In fact, stories about the actors’ time on the movie are more interesting than the characters they play. Standouts include Kyle MacLachlan (Paul Atreidis) who was an avid fan of the books and couldn’t wait to portray his favorite character (i.e. Paul), or the fact that Sir Patrick Stewart (Gurney Halleck) was cast by mistake and didn’t know who Sting was.
4 IT’S NOT SO BAD: Those Evil Harkonnens
Dune’s cast is comprised of barely-sentient bores and exposition devices, but the Harkonnens are the exception. Over-the-top and cartoonishly evil, the Harkonnens – the Baron Harkonnen and his nephews the Beast Rabban and Feyd-Rautha – give the self-serious Dune some much needed levity.
Everything the Baron does and says is a hoot, mostly because of how much he relishes being evil as much as a Saturday Morning Cartoon villain would. His nephews add to the fun, but Sting as Feyd steals the show by being such a weirdly perfect casting choice that’s nigh-impossible to top.
3 IT’S BAD: There Are Too Many Problematic Implications
Calling Dune problematic is an understatement. Underneath the talk of spice and the Spacing Guild's infighting is a colonial fantasy, where a literal white savior shows the colonized minorities how to properly fight for freedom. Not helping is the ominous, rain-drenched ending – where Paul declares war on civilization after becoming Arrakis' new god – that’s strangely framed as a good thing.
These themes are also present in the books but they’re deconstructed, or at least addressed. If the source material shows how being a peoples’ savior is more trouble than it’s worth and how it only engenders an endless cycle of violence and corruption, they’re retold with a straight face in the movie.
2 IT’S NOT SO BAD: It’s The Most Ambitious Star Wars Rip-Off
Made in the aftermath of Star Wars, Dune was one of many doomed attempts to recapture the financial might and popular impact of the galaxy from far, far away. What makes Dune unique compared to pulpy knock-offs like Starcrash or Battle Beyond The Stars is its ambition and scale, which clashes with Star Wars’ simplicity.
Dune is based on a grandiose literary classic, yet it desperately tries to water itself down into a blockbuster space opera. While it’s more interesting as an artifact more than entertainment, the resulting clash is something that must be seen at least once. The closest Dune has as a rival for the throne as the best Star Wars-clone is Flash Gordon, which is a different kind of movie and space adventure altogether.

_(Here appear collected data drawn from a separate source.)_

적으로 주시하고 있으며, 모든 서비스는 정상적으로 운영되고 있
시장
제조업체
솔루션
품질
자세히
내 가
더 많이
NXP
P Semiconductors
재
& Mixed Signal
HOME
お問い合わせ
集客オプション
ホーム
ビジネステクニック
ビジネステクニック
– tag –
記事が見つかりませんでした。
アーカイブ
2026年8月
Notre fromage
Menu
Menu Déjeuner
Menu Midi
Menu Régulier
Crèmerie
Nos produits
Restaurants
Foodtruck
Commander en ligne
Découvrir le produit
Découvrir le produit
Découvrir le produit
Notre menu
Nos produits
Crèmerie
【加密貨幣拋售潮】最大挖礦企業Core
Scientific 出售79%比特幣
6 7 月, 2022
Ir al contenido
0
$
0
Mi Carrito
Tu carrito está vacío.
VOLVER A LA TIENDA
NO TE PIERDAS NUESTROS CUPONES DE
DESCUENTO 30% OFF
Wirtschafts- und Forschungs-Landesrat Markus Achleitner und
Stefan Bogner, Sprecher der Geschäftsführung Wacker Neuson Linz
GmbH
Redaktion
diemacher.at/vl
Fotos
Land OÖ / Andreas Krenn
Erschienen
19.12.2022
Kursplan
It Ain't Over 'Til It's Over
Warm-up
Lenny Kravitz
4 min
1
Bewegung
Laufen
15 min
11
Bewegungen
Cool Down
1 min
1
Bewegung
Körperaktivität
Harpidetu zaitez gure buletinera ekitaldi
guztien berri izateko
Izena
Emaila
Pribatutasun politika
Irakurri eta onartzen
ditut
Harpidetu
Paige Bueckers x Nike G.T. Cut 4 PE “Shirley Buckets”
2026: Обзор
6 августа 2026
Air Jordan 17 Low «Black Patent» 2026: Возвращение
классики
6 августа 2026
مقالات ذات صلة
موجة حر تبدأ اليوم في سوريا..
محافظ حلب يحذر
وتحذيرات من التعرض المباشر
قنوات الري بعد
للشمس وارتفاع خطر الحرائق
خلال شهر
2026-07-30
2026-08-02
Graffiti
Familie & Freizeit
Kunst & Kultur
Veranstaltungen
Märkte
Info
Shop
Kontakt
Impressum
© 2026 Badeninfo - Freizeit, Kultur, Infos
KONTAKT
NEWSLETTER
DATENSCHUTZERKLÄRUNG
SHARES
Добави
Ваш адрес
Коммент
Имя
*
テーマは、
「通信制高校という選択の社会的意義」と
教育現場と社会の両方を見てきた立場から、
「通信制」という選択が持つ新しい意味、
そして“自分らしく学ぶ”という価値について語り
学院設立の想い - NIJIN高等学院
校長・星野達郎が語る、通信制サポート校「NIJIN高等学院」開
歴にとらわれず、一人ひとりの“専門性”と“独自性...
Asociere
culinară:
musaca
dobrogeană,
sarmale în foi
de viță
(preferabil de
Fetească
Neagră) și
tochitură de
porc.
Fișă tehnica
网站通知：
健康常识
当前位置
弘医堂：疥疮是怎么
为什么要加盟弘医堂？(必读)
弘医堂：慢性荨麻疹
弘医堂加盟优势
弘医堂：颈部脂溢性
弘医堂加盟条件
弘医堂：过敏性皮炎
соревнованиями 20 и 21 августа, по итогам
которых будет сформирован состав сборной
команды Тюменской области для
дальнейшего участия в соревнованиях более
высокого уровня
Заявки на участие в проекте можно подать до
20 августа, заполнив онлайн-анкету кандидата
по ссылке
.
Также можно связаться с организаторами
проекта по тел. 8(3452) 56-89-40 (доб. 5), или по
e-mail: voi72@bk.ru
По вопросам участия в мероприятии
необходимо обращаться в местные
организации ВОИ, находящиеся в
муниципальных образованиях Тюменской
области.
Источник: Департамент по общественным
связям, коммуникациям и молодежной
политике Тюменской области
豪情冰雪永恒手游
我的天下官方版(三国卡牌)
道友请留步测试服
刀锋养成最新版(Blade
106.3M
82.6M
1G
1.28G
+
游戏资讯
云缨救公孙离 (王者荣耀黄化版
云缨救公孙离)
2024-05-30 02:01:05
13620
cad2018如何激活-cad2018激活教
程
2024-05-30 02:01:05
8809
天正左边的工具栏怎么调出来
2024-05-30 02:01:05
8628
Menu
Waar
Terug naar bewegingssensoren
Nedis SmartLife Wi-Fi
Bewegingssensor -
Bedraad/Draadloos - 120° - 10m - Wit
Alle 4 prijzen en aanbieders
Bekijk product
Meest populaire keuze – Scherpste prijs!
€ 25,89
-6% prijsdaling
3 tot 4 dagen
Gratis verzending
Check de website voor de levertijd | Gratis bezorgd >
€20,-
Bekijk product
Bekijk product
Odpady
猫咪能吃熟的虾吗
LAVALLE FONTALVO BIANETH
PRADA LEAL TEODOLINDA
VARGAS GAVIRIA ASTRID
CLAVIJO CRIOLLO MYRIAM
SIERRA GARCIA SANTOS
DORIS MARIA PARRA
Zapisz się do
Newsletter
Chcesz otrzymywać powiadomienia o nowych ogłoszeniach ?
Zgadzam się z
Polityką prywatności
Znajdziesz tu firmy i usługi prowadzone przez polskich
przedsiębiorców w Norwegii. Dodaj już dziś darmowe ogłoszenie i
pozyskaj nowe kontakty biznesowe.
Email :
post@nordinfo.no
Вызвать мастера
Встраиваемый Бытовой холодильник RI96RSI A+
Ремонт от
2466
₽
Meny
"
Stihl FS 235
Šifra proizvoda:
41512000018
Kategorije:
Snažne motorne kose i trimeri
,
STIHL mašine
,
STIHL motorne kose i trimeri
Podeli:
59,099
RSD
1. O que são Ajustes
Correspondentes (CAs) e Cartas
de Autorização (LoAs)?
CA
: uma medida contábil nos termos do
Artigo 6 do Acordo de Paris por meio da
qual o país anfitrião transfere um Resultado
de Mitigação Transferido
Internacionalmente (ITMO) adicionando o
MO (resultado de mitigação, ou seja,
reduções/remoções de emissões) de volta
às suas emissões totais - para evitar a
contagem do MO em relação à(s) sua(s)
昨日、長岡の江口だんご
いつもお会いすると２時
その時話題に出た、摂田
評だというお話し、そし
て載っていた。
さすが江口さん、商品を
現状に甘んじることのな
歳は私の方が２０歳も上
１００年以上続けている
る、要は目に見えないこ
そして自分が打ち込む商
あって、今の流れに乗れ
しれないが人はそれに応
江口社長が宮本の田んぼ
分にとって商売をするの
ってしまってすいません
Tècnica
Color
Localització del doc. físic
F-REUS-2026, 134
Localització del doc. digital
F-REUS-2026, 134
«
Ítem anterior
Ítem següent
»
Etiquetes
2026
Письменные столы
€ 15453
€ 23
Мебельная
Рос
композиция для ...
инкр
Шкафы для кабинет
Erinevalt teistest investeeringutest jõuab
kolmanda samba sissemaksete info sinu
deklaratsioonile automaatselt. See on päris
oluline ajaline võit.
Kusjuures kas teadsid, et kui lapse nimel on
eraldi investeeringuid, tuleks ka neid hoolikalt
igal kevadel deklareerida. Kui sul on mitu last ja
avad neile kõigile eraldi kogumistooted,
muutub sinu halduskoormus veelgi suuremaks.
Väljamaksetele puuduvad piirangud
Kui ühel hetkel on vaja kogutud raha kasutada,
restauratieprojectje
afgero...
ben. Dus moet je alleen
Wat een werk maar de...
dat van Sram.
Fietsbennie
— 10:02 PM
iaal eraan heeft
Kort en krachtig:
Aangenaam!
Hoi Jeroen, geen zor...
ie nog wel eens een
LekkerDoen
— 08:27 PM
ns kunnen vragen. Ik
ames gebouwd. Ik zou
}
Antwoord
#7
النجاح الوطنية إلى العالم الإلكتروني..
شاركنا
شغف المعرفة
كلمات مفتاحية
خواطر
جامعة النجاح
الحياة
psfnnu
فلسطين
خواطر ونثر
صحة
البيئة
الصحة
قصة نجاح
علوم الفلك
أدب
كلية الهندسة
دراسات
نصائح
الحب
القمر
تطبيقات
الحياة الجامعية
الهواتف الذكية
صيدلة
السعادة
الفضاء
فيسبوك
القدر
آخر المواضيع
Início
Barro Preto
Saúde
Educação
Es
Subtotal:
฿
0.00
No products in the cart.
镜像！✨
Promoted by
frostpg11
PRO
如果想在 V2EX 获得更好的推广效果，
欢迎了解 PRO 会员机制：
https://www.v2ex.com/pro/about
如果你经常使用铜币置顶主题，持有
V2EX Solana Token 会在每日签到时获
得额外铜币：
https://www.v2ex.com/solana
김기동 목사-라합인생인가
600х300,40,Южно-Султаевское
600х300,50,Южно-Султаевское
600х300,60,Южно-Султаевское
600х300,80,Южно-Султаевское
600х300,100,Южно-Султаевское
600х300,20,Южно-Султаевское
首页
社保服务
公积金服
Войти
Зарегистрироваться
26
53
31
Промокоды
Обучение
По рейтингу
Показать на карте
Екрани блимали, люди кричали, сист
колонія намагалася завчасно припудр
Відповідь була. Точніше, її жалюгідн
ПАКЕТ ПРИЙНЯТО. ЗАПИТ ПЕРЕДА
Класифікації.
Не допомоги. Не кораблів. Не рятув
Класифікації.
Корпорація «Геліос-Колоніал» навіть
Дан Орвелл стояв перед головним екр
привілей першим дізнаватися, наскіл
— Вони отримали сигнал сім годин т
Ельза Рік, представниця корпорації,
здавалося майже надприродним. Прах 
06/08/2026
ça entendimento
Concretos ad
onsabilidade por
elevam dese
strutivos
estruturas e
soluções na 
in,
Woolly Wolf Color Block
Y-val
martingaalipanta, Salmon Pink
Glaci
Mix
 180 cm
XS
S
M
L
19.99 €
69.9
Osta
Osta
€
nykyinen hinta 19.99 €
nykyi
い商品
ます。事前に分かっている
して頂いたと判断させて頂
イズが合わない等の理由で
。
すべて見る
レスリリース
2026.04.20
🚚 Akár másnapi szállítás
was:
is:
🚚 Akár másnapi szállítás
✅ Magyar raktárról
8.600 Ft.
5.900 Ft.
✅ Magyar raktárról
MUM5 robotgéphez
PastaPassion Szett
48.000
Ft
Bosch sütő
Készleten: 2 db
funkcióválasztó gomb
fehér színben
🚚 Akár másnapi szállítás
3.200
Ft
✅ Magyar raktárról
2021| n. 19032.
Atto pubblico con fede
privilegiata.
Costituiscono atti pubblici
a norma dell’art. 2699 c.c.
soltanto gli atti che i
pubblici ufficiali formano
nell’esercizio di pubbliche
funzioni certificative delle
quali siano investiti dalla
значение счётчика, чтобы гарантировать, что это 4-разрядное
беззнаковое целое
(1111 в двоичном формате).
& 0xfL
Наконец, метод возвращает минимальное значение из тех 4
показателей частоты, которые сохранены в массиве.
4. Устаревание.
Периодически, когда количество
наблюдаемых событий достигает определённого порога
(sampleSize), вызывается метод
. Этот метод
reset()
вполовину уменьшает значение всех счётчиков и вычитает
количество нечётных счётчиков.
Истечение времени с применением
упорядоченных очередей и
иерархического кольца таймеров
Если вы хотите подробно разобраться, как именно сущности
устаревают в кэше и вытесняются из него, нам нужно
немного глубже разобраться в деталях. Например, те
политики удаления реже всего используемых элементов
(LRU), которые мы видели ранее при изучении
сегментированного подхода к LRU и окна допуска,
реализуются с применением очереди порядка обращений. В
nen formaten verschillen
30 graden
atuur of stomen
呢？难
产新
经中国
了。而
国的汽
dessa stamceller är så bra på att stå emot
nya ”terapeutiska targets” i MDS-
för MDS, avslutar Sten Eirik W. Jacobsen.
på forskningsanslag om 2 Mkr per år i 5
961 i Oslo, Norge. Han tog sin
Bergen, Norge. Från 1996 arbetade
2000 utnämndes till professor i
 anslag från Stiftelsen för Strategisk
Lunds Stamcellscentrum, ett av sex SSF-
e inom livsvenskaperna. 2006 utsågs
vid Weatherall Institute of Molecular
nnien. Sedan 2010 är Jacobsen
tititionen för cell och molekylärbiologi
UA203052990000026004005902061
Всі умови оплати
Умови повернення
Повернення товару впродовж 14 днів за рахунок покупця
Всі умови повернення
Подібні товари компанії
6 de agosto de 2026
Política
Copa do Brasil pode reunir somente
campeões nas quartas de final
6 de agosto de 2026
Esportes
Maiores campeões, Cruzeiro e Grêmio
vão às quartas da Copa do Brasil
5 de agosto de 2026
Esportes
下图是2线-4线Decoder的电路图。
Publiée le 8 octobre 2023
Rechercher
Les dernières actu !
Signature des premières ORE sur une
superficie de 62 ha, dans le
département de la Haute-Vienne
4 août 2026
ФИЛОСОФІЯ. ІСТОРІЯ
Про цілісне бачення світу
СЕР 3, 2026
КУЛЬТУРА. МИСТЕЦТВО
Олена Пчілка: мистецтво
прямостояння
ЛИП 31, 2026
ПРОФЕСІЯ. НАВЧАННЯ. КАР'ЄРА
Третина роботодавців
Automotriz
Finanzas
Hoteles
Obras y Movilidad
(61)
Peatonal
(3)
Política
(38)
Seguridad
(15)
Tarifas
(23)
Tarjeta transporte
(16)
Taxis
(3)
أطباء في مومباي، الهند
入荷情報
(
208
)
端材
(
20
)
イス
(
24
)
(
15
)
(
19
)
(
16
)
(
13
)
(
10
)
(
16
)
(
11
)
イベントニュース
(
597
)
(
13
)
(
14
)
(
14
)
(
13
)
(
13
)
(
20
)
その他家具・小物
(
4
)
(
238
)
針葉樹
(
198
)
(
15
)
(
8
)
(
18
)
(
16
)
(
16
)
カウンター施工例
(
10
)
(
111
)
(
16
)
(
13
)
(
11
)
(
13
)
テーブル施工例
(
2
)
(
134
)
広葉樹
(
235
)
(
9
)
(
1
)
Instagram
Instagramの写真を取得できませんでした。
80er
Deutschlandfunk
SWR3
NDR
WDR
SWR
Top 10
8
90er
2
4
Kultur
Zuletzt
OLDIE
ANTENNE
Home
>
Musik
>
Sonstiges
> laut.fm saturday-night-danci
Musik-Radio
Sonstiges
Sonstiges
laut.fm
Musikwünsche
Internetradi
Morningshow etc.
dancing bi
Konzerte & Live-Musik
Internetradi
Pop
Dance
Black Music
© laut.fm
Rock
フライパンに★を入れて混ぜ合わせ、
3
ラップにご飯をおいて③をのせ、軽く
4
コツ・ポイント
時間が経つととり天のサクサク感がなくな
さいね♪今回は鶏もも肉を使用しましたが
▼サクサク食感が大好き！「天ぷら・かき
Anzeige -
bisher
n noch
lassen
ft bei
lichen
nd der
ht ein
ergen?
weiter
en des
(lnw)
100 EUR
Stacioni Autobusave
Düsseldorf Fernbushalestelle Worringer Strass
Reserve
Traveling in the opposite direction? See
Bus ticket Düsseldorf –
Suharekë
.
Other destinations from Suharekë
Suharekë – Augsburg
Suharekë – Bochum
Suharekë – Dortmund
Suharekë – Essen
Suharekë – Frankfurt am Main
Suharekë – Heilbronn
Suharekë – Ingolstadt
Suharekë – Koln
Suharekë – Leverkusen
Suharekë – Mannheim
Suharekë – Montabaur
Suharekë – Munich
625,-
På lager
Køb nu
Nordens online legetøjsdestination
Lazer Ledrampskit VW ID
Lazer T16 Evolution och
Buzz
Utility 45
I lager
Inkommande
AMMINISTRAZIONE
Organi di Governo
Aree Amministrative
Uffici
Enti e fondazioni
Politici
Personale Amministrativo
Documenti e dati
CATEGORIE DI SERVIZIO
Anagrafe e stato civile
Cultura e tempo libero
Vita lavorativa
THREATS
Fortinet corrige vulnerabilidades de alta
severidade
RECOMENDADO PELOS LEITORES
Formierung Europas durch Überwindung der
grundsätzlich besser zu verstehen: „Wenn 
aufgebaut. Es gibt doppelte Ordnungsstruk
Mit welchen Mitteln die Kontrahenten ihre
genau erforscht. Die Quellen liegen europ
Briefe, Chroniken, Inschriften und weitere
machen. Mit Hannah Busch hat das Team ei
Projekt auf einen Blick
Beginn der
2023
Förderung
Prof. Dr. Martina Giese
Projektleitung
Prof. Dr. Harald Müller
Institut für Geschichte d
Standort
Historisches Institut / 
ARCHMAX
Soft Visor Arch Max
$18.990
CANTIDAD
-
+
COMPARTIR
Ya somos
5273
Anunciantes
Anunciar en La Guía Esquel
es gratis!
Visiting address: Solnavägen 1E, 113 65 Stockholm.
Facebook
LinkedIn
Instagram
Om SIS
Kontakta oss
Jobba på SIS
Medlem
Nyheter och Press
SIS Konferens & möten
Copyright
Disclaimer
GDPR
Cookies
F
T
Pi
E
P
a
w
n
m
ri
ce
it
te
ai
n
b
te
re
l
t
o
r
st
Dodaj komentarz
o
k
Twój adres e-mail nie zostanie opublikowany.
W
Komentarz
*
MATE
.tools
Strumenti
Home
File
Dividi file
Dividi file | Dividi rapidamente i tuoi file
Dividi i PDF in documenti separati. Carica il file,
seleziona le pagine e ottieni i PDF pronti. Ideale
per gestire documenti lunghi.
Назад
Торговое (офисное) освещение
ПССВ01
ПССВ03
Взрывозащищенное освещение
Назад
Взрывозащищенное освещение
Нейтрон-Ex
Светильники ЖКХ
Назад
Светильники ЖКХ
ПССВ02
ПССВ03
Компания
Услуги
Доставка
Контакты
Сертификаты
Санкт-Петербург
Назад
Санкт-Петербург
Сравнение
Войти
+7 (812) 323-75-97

1 IT’S BAD: It’s David Lynch’s Worst Movie
David Lynch is one of the most original storytellers to ever grace cinema, which makes Dune stick out all the more. When put beside surreal masterpieces like Eraserhead and Twin Peaks or compelling dramas like The Elephant Man and The Straight Story, the schlocky space opera that is Dune fails in all regards.
Lynch agrees with the criticism, disowning Dune despite its cult status. The director has described his time on the adaptation as “selling out,” comparing his lack of final cut and its commercial failure to “dying twice.” Unsurprisingly, Lynch wants nothing to do with Dune anymore, refusing to work on any rerelease when invited and having no interest in the upcoming remake.